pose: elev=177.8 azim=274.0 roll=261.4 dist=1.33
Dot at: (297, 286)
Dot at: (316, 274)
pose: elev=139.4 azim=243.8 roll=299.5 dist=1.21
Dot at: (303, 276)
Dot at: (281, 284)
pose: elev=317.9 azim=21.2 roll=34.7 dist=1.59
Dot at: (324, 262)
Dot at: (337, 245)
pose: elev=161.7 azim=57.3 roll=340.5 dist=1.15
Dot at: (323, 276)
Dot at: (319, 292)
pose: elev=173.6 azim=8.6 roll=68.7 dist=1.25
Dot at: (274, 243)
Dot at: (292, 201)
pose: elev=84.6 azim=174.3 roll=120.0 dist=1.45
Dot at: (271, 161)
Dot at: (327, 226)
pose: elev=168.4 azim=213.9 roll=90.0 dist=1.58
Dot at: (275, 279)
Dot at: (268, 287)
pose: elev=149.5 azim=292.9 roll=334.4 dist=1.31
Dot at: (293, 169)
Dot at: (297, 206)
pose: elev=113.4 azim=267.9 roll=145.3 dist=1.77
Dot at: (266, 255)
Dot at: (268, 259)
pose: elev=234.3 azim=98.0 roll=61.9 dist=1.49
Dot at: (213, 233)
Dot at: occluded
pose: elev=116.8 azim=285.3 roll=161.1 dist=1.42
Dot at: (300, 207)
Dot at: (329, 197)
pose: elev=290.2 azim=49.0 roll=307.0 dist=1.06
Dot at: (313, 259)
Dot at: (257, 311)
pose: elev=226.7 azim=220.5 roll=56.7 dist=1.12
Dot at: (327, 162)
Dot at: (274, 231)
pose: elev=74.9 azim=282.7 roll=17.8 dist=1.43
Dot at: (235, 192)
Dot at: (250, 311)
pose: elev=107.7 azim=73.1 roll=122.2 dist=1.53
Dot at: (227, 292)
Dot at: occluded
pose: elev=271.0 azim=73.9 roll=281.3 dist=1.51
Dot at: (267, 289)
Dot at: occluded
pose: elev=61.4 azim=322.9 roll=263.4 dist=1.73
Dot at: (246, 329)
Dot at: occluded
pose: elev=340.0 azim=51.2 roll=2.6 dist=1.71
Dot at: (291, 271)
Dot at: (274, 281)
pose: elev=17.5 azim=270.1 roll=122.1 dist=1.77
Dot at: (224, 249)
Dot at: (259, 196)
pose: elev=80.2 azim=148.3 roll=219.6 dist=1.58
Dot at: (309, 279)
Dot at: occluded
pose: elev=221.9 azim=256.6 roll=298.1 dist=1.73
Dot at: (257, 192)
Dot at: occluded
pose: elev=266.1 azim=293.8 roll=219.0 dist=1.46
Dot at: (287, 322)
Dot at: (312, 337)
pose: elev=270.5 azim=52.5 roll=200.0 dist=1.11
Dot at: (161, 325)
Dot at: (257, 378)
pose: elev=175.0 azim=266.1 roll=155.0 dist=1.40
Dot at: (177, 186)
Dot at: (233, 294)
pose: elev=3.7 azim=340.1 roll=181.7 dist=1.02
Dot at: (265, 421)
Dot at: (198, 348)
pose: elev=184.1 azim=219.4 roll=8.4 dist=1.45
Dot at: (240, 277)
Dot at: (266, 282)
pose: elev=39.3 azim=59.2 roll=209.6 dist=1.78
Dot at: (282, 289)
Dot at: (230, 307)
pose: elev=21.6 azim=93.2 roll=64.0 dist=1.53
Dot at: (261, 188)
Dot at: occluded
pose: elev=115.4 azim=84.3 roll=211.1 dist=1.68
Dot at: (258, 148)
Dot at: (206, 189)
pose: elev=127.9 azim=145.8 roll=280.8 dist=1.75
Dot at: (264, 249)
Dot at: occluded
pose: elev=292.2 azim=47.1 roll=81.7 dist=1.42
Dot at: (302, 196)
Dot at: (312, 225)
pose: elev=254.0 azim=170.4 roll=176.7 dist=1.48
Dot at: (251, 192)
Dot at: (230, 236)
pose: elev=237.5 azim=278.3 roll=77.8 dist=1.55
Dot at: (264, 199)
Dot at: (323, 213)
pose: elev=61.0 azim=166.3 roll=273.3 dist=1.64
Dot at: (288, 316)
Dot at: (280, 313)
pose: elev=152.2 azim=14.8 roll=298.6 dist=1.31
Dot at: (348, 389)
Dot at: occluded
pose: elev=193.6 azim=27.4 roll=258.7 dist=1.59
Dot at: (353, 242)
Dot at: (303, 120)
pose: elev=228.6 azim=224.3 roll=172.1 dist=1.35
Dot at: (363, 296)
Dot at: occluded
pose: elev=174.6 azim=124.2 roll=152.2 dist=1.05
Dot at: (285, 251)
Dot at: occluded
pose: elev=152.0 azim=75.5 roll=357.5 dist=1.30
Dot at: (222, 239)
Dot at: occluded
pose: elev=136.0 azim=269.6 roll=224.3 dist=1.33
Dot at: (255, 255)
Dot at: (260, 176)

■ **What this task involves**
Copy the rows above without any changes, beginning at the line that contains "pose: elev=107.7 azim=73.1" and stopping after the line that contains "Dot at: (259, 196)".

■ **Task solution**
pose: elev=107.7 azim=73.1 roll=122.2 dist=1.53
Dot at: (227, 292)
Dot at: occluded
pose: elev=271.0 azim=73.9 roll=281.3 dist=1.51
Dot at: (267, 289)
Dot at: occluded
pose: elev=61.4 azim=322.9 roll=263.4 dist=1.73
Dot at: (246, 329)
Dot at: occluded
pose: elev=340.0 azim=51.2 roll=2.6 dist=1.71
Dot at: (291, 271)
Dot at: (274, 281)
pose: elev=17.5 azim=270.1 roll=122.1 dist=1.77
Dot at: (224, 249)
Dot at: (259, 196)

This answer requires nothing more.